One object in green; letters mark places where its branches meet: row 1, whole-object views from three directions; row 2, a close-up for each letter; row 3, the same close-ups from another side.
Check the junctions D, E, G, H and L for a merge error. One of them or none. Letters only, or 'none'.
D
-------
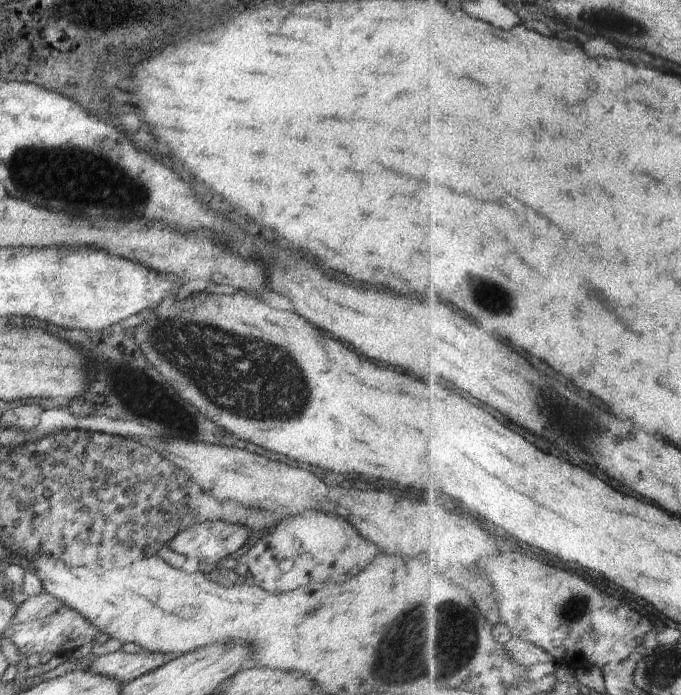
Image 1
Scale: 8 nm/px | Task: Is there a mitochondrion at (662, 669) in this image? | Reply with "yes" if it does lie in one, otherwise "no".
-------
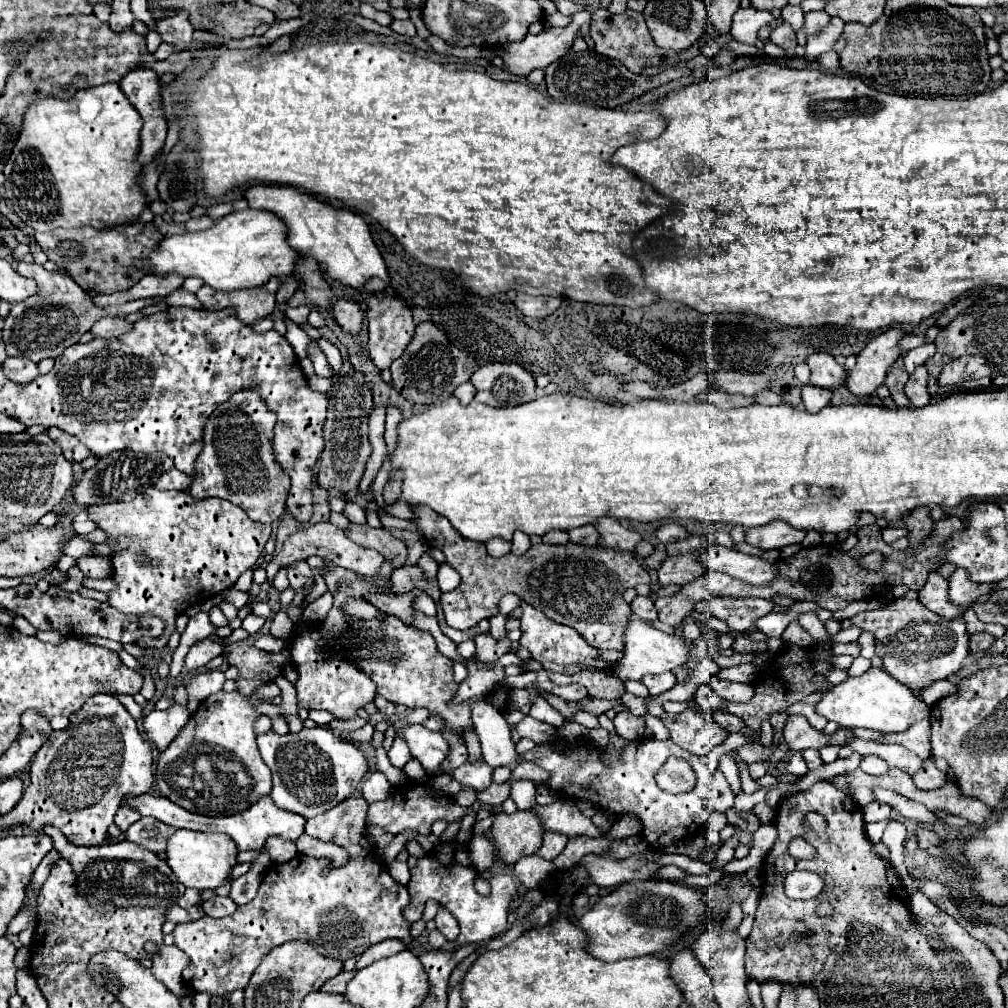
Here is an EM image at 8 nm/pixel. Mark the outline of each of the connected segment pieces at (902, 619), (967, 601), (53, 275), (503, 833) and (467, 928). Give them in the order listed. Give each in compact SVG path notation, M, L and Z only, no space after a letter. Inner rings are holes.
-------
- WHAT THIS TASK INVOLVES -
Figure out how many lines of the material include the string "each", and reply with only that figure.

- THE COMPLETED TASK -
2